PRISTINE’s deliverable D3.3 is available from the website’s deliverables section.

Executive summary

In this document, the “final specification and consolidated implementation” of the techniques proposed in the previous document (D3.2), “initial specification”, are presented. The goal is to show how the proposed techniques in the previous document have been implemented in RINA, what their performance improvement is over other similar methods (if applicable), and what future directions are. The activities performed in D3.3 are centered around three main areas: i) programmable congestion control; ii) resource allocation and iii) topological addressing to bound routing table sizes. This document also specifies the investigation results of these techniques as policies in RINA.

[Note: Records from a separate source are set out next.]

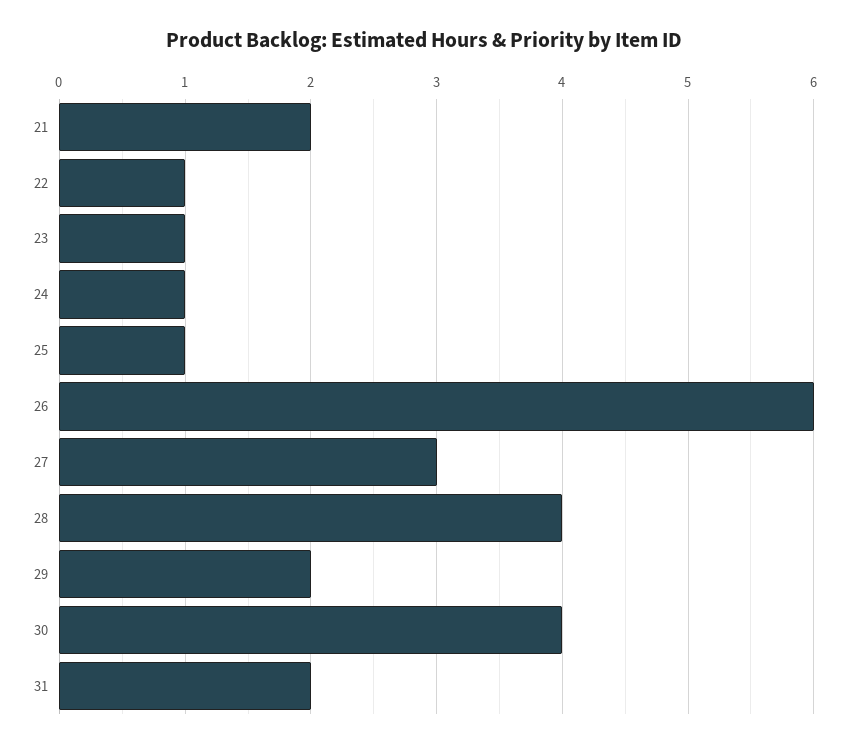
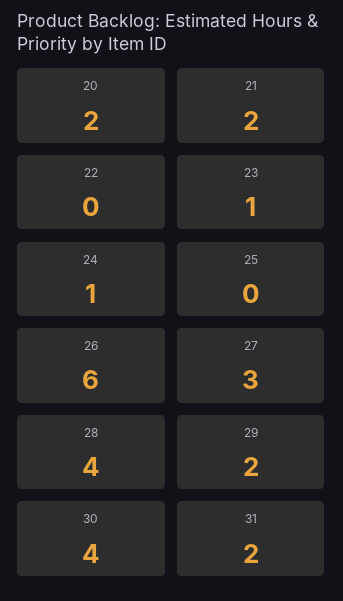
  {
    "21": 2,
-   "22": 1,
+   "22": 0,
    "23": 1,
    "24": 1,
-   "25": 1,
+   "25": 0,
    "26": 6,
    "27": 3,
    "28": 4,
    "29": 2,
    "30": 4,
-   "31": 2
+   "31": 2,
+   "20": 2
  }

Programmable Congestion Control

  • Aggregate Congestion Control (ACC) – an analysis of what happens when we just plug in a TCP-like congestion control policy in RINA and then use different stack configurations. We wanted to confirm to ourselves that doing congestion control in the RINA-way (per DIF, not end-to-end) is indeed favorable.

  • Logistic Growth Control (LGC) – a new congestion control mechanism. We need to have a better-to-understand (model) mechanism to use in RINA than TCP/AIMD, one that also works better than TCP and can play out differently in different DIFs, depending on the DIF’s abilities (our control can work with precise signaling-based feedback or just ECN marks).

  • A Chain of Logistic Growth Controllers – a preliminary analysis of how chains of DIFs running LGC operate. This is indeed necessary to eventually understand the stability and overall performance of LGC in various RINA stack configurations.

  • Recursive Congestion Control – an analysis of different ways to give feedback in RINA. In RINA, the natural way of using control loops is per DIF; the recursive nature makes it less obvious that feedback should follow the end-to-end (from the true source to the destination of the data) path of TCP, and it appears natural to investigate other, possibly more efficient (more immediate) ways to give feedback. However, little is known about how such feedback methods play out. This information is necessary for the continued design of RINA congestion control.

  • Performance isolation in multi-tenants datacentres – a method to dynamically scale up/down the rate of admitted flows belonging to isolated tenants while guaranteeing them a “Minimum Granted Bandwidth” (MGB). We wanted to show how that functionality similar to EyeQ [EyeQ] can be efficiently and easily implemented in RINA (1000 lines of code vs. EyeQ’s 10000 lines of code, letting us benefit from the many generic things that RINA already inherently does (e.g. error handling, ..)).

Resource Allocation

Traffic differentiation via delay-loss multiplexing policies – a method (QTAMux within RINA) that allows applications to request and receive communication services with strongly bounded loss or delay, while fully utilising the most constrained resources. RINA allows applications to provide rich QoS information via its QoS-Cubes, allowing QTAMux to fully play out its benefits over traditional methods such as WFQ (which is in use in many practical QoS oriented scenarios, e.g. for MPLS VPNs).
QoS-aware Multipath Routing – an evaluation of different multipath techniques taking advantage of RINA’s built-in support for QoS. These techniques are necessary for future evaluations in WP6 related to the DC use case, where we intend to analyse benefits that are due to the rich information about traffic characteristics provided by RINA’s QoSCubes.
Topological Addressing

Topological addressing and routing in distributed clouds

Scalable Forwarding in RINA (SFR): Analysis of applying hierarchical overlay architecture to RINA. We demonstrate that hierarchical overlay applied to RINA is scalable and the ”divide and conquer” strategy of RINA helped to bound the routing table sizes.
Small-world Architecture: Design a new hierarchical routing architecture based on small-world paradigm. New pro’s and con’s will arise when mapping the hierarchy of this routing architecture on RINA’s own hierarchy, and we also want to investigate these implications in future work beyond PRISTINE; we think that this architecture is able to deal with the dynamicity issue of the distributed clouds.

Topological addressing and routing in large datacentres – Evaluation of forwarding and routing solutions that benefit from the wellknown topological characteristics of typical large-scale intra-datacenter networks, so as to minimize the routing and forwarding information to be stored at (and exchanged among) network devices. RINA is a programmable environment which allows us to benefit from using policies that are tailored to the specific DCN characteristics, yielding more efficient routing in terms of table size and communication overhead.